All We Need to Do is Talk

Two weeks ago I wrote an article for The Campus about how certain brands of leftist activism, especially those on this campus, have created a hierarchy of classes, which dictates admission into our collective discourse (see: “Jared Leto and the Thought Police”). A week later an article was published in response (see: “We Too Are Angry”). It didn’t contradict what I had written so much as confirm what I had thought, that this brand of activism doesn’t want a conversation. It doesn’t want to branch out; it simply wants to preach to the choir.

This tendency to divide manifested itself especially acutely this past weekend. Blake Shapskinsky, President of the Collective Mind SuperBlock, reached out to one of the authors of the response article to ask if they would be willing to participate in a debate over the topics raised by the two pieces. The offer was declined. More than the student’s simple refusal to engage in conversation, what really shocked me was the student’s assertion that such ideas should not be the topic of discussion. It’s not that the student believed such subjects too trivial for elevated discourse. To the contrary, the student thought them too important to be at the heart of dialogue. This is both misguided and irresponsible.
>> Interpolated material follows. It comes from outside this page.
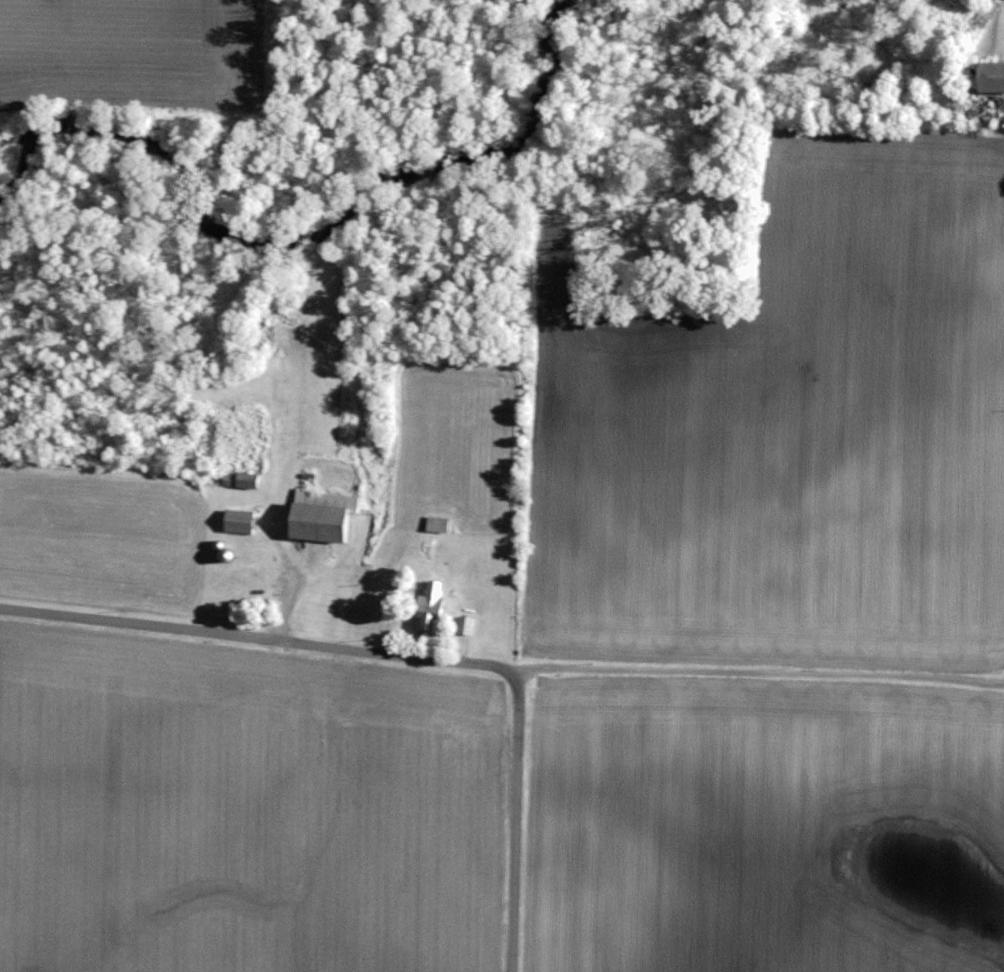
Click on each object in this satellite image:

To refuse to engage in conversation is antithetical to the academic tradition; it can never be an option. Man’s closest encounters with greatness have not come by way of complacency. Rather, such accomplishments have been the product of a restlessness of thought and being. From Galileo’s reimagining of the solar system to Marie Curie’s isolation of radioactive isotopes, comfort was never enough. The Olympic motto, “Faster, Higher, Stronger”, gets at this human urge to perpetually expand the boundaries of what we know to be possible. Indeed, peer-review sits at the heart of the academic system for a reason. To join in critical dialogue with another is to embody this appetite for growth.

In The Common Good, Noam Chomsky says, “The smart way to keep people passive and obedient is to strictly limit the spectrum of acceptable opinion but allow very lively debate within that spectrum.” If you want to talk about a false consciousness, there it is. We let ourselves believe that we’re cutting edge, that our eyes and ears are open to change, but more often than not our conception of intellectual novelty is looking at the idea we entered the room with painted a different shade of grey.
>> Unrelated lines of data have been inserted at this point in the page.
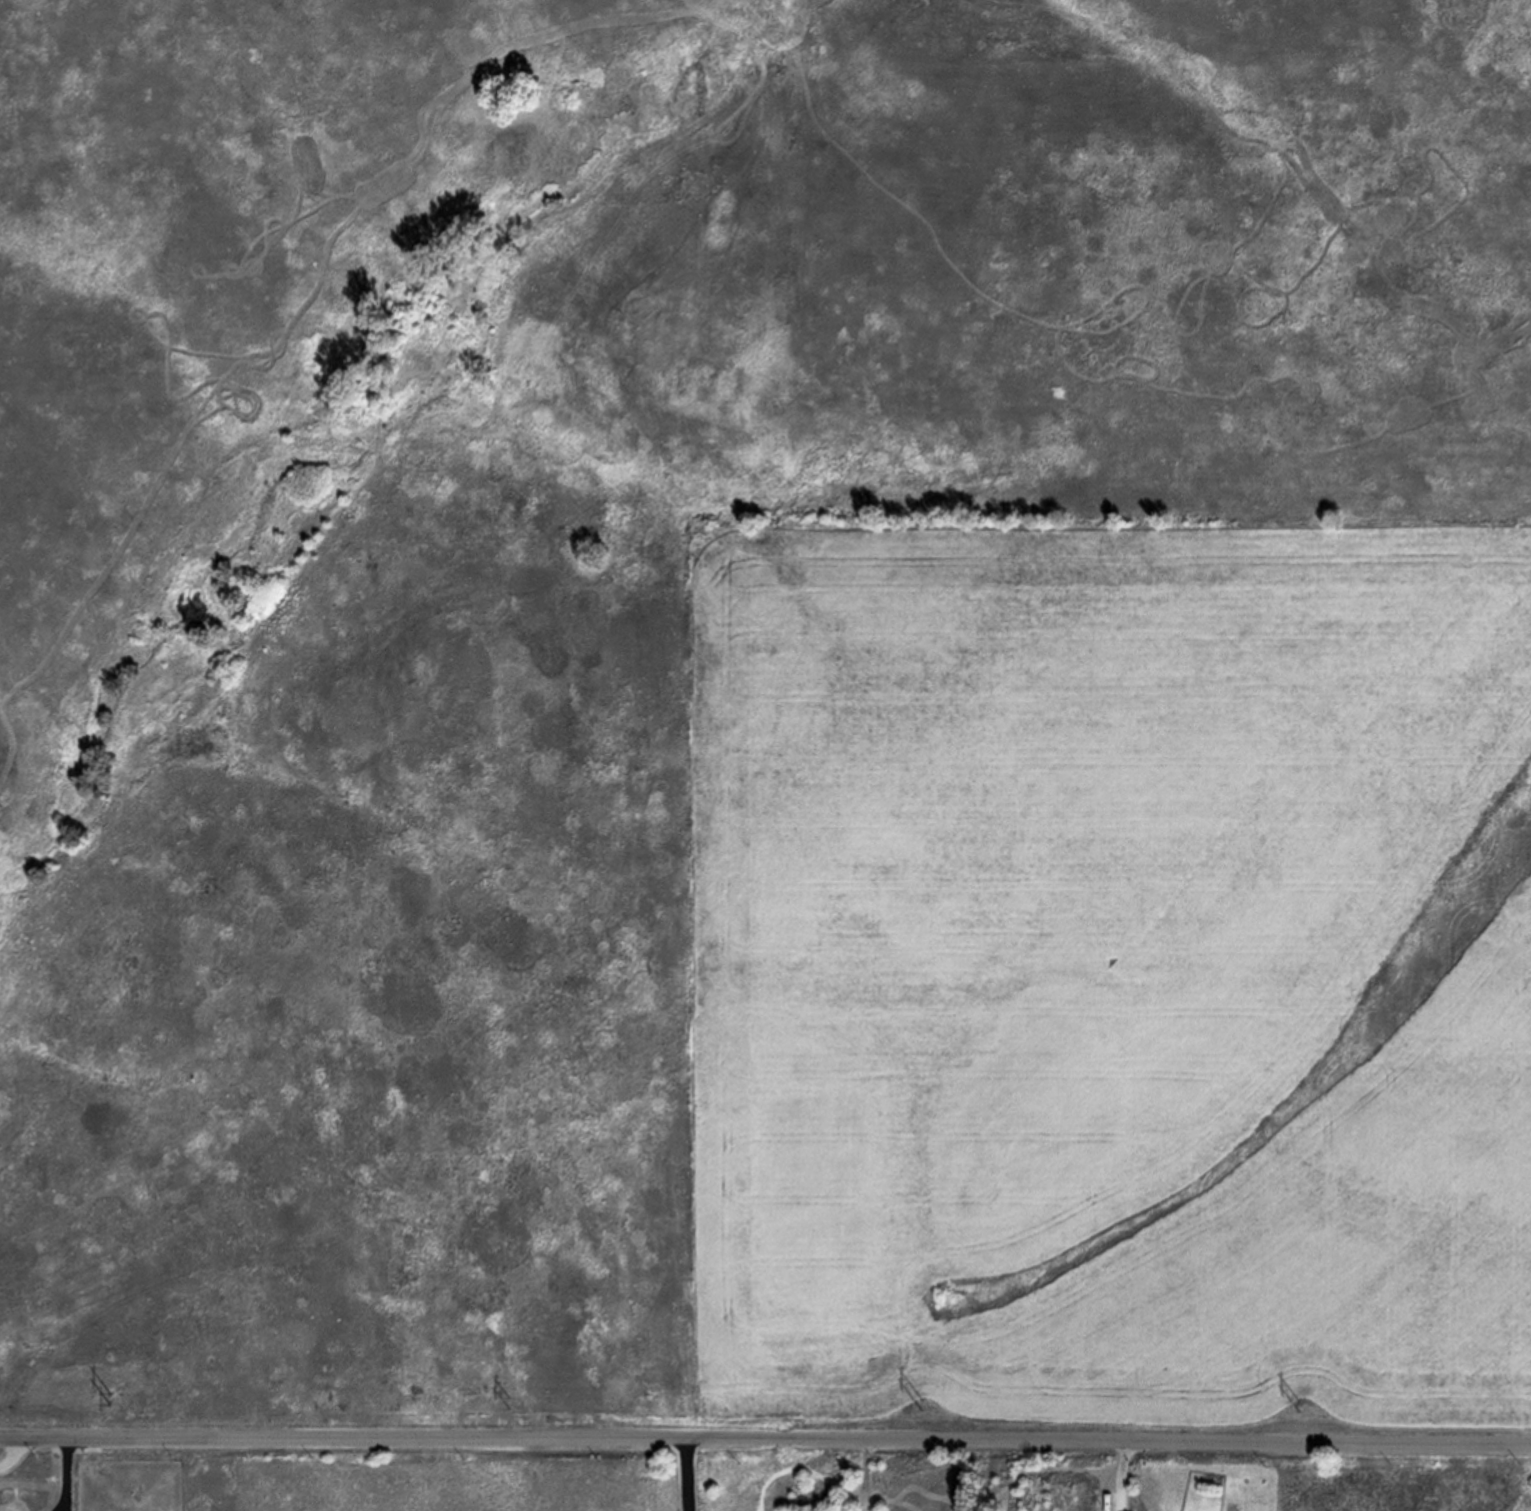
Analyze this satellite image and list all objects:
road: (765, 1438)
road: (15, 1456)
road: (868, 1473)
road: (686, 1474)
road: (68, 1475)
road: (1126, 1476)
building: (1037, 1497)
building: (1058, 1497)
building: (1071, 1497)
building: (1087, 1497)
building: (1102, 1501)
If we were to follow the precedent set in “We Too Are Angry,” we would never stop drawing the limits Chomsky describes. We would draw them between blacks and whites, men and women, cis and trans, homo and hetero, and so on and so forth. We would acknowledge that everyone comes here with a different base of experience and belief, but never challenge ourselves to think outside our own.
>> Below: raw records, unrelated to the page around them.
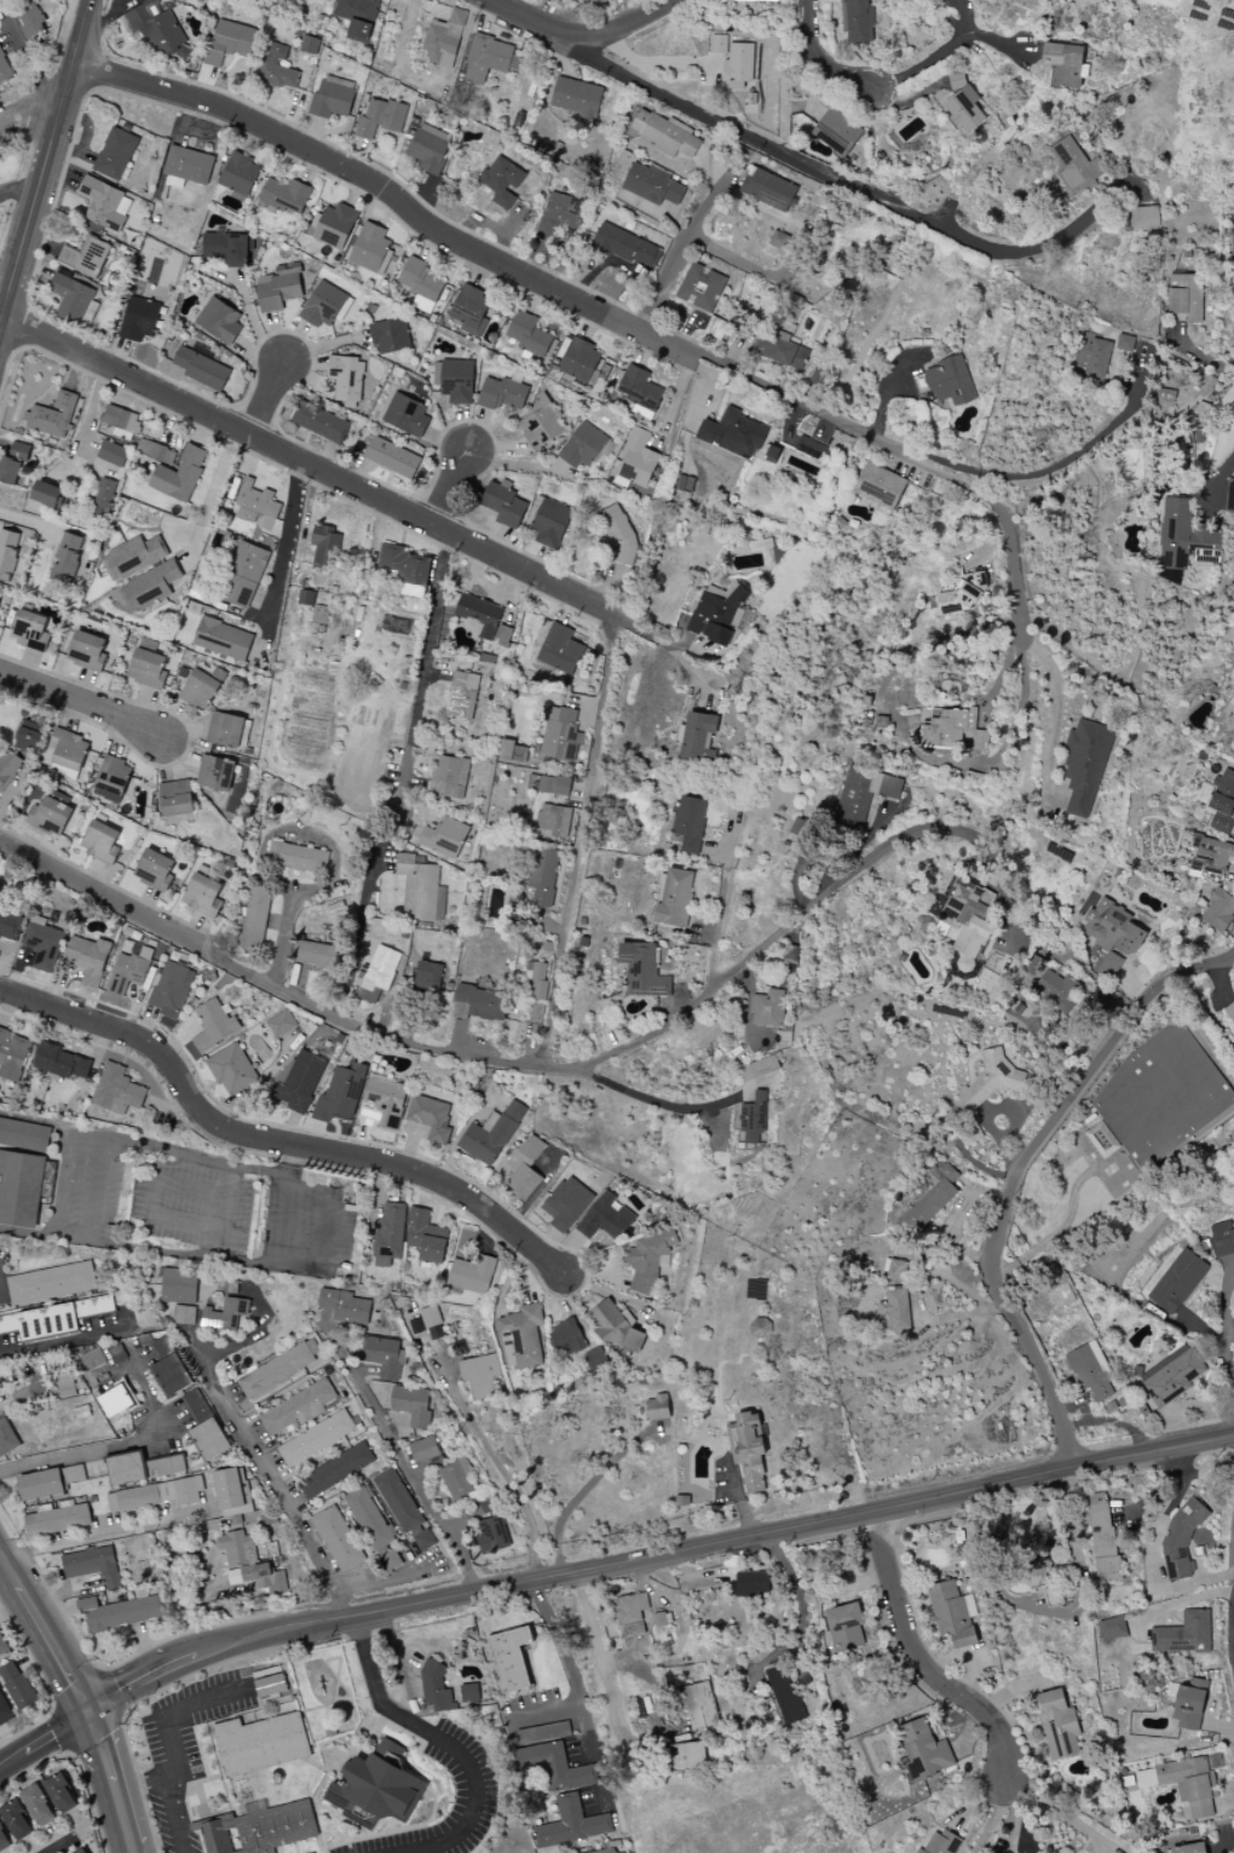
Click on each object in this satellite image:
building: (289, 1)
building: (584, 1)
building: (598, 1)
building: (758, 1)
building: (29, 18)
building: (357, 18)
building: (858, 21)
road: (585, 32)
building: (159, 34)
building: (444, 40)
building: (230, 42)
building: (717, 44)
building: (309, 45)
road: (27, 60)
building: (739, 63)
building: (1064, 64)
building: (277, 68)
road: (863, 84)
building: (333, 97)
building: (576, 97)
building: (965, 110)
road: (27, 112)
building: (380, 118)
building: (837, 132)
building: (664, 135)
road: (762, 147)
building: (429, 149)
building: (115, 154)
road: (45, 163)
building: (188, 165)
building: (1074, 166)
building: (240, 175)
building: (502, 182)
building: (653, 186)
building: (768, 189)
road: (18, 190)
building: (286, 196)
building: (105, 204)
building: (560, 215)
building: (1143, 218)
building: (333, 226)
road: (692, 229)
road: (1060, 232)
building: (779, 241)
building: (625, 246)
building: (369, 248)
building: (228, 249)
building: (1232, 253)
building: (85, 258)
road: (742, 265)
building: (421, 285)
building: (279, 288)
building: (700, 288)
road: (4, 292)
building: (71, 298)
building: (1185, 299)
building: (325, 306)
road: (601, 309)
building: (471, 310)
road: (250, 318)
building: (139, 319)
building: (220, 320)
building: (528, 334)
building: (389, 336)
building: (1126, 343)
building: (782, 350)
building: (1093, 359)
building: (580, 360)
road: (1199, 360)
building: (201, 369)
building: (346, 380)
building: (454, 381)
building: (951, 382)
building: (641, 391)
building: (501, 394)
road: (269, 402)
building: (53, 416)
building: (406, 416)
building: (121, 422)
building: (321, 422)
building: (540, 424)
building: (734, 433)
building: (582, 447)
building: (809, 448)
building: (155, 452)
building: (112, 454)
building: (391, 458)
building: (636, 460)
building: (13, 465)
road: (308, 467)
building: (180, 475)
road: (1226, 475)
building: (880, 486)
road: (452, 491)
building: (48, 495)
building: (1230, 496)
building: (104, 498)
road: (212, 503)
building: (256, 505)
building: (504, 505)
building: (550, 524)
building: (618, 535)
building: (1183, 535)
road: (284, 544)
building: (324, 545)
building: (7, 556)
building: (66, 558)
building: (133, 558)
building: (390, 559)
road: (1013, 559)
building: (243, 574)
building: (416, 576)
building: (149, 588)
building: (963, 593)
building: (306, 598)
building: (480, 614)
building: (717, 614)
building: (30, 630)
building: (502, 635)
road: (661, 635)
building: (222, 639)
building: (560, 649)
building: (87, 651)
road: (427, 660)
building: (147, 665)
building: (201, 688)
building: (462, 696)
road: (81, 700)
building: (1231, 707)
road: (1060, 709)
building: (228, 730)
building: (952, 730)
building: (29, 736)
building: (561, 736)
building: (696, 738)
road: (907, 740)
building: (69, 750)
building: (512, 752)
building: (1085, 765)
building: (215, 774)
building: (449, 776)
building: (112, 779)
building: (548, 785)
building: (863, 795)
building: (176, 799)
building: (1222, 802)
building: (50, 816)
building: (555, 820)
building: (690, 823)
building: (445, 838)
building: (100, 842)
road: (579, 845)
building: (1212, 856)
building: (297, 858)
building: (153, 869)
building: (543, 876)
building: (417, 889)
building: (203, 896)
building: (675, 898)
road: (1012, 904)
building: (0, 910)
building: (1219, 911)
building: (255, 919)
building: (967, 921)
building: (9, 926)
road: (716, 928)
building: (1114, 936)
road: (284, 941)
building: (42, 945)
road: (353, 950)
building: (315, 955)
building: (87, 959)
building: (643, 970)
building: (128, 972)
building: (378, 974)
building: (428, 976)
building: (536, 977)
building: (170, 990)
building: (1058, 990)
building: (479, 1004)
building: (767, 1009)
building: (1230, 1012)
building: (281, 1024)
building: (214, 1025)
building: (12, 1056)
road: (499, 1061)
building: (62, 1062)
building: (758, 1068)
building: (233, 1072)
building: (992, 1079)
building: (299, 1080)
building: (117, 1091)
building: (341, 1093)
road: (642, 1098)
building: (386, 1100)
building: (430, 1118)
building: (753, 1120)
road: (56, 1124)
building: (24, 1134)
building: (491, 1135)
building: (1101, 1140)
road: (271, 1143)
building: (525, 1168)
road: (1018, 1173)
road: (63, 1183)
building: (20, 1190)
building: (934, 1198)
building: (567, 1204)
building: (606, 1218)
road: (288, 1222)
building: (389, 1233)
building: (425, 1237)
road: (96, 1238)
building: (1222, 1239)
building: (648, 1260)
building: (895, 1270)
building: (472, 1275)
building: (1175, 1280)
building: (50, 1283)
building: (178, 1286)
building: (345, 1306)
building: (894, 1311)
building: (185, 1315)
building: (225, 1315)
building: (52, 1318)
building: (432, 1323)
road: (1226, 1324)
building: (613, 1325)
building: (760, 1329)
building: (567, 1339)
road: (66, 1342)
building: (117, 1354)
building: (383, 1357)
building: (92, 1359)
building: (595, 1360)
building: (168, 1368)
building: (278, 1369)
building: (1091, 1371)
building: (481, 1376)
building: (1171, 1376)
building: (64, 1386)
building: (116, 1401)
building: (412, 1404)
building: (196, 1405)
building: (299, 1408)
building: (657, 1408)
building: (7, 1437)
building: (315, 1438)
building: (209, 1440)
road: (124, 1448)
building: (423, 1450)
building: (748, 1450)
road: (402, 1456)
road: (499, 1465)
building: (142, 1468)
building: (335, 1471)
building: (73, 1474)
building: (457, 1478)
road: (276, 1484)
building: (40, 1485)
building: (232, 1492)
building: (156, 1495)
building: (403, 1509)
building: (57, 1519)
building: (368, 1519)
road: (124, 1529)
building: (493, 1533)
building: (1103, 1537)
building: (1180, 1538)
building: (337, 1539)
road: (1152, 1550)
road: (654, 1556)
building: (390, 1560)
building: (248, 1564)
building: (92, 1565)
building: (1040, 1575)
building: (752, 1583)
road: (801, 1601)
building: (118, 1613)
building: (631, 1614)
building: (950, 1614)
building: (846, 1627)
building: (1112, 1629)
road: (596, 1635)
building: (1184, 1635)
building: (511, 1659)
road: (920, 1663)
building: (17, 1686)
building: (270, 1686)
building: (436, 1687)
road: (576, 1691)
building: (469, 1694)
building: (785, 1694)
road: (82, 1697)
building: (1190, 1704)
building: (699, 1706)
building: (1057, 1725)
road: (44, 1739)
road: (445, 1744)
road: (172, 1750)
building: (923, 1750)
building: (686, 1757)
building: (554, 1766)
building: (1183, 1784)
road: (141, 1785)
building: (261, 1786)
building: (376, 1788)
building: (60, 1794)
building: (37, 1806)
road: (1059, 1811)
road: (992, 1819)
building: (16, 1820)
building: (571, 1824)
building: (942, 1843)
road: (64, 1845)
building: (1190, 1848)
building: (82, 1851)
building: (614, 1851)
Consider this anecdote told by Chimamanda Ngozi Adichie: “I recently spoke at a university where a student told me it was such a shame that Nigerian men were physical abusers like the father character in my novel. I told him that I had recently read a novel called American Psycho, and that it was a shame that young Americans were serial murderers.” We cannot reduce people to their lowest common denominator. Fifty years after the March on Washington it should go without saying that the tone of one’s skin or the sex of one’s lover should not be the determinants of the worth of one’s opinion. Only in respecting everyone’s intellectual capacity can we realize the dream that is the marketplace of ideas.

The success of democracy is that it allows the dissemination of ideas to affect tangible changes in people’s lives. For millennia such transformation was only possible by way of violence, but the revolutionary notions of free speech and association have changed that. Appeals to the mind are the liberal’s weapon of choice; it’s the ballot not the bullet. From the regulation of industry to the deregulation of the female body, these appeals have had success when they reach across the aisle to convince others, not condemn them. I ask that we all treat our time here at Middlebury with the respect it deserves. It is a lucky thing to be surrounded by minds like these, eager not just to teach but also to learn.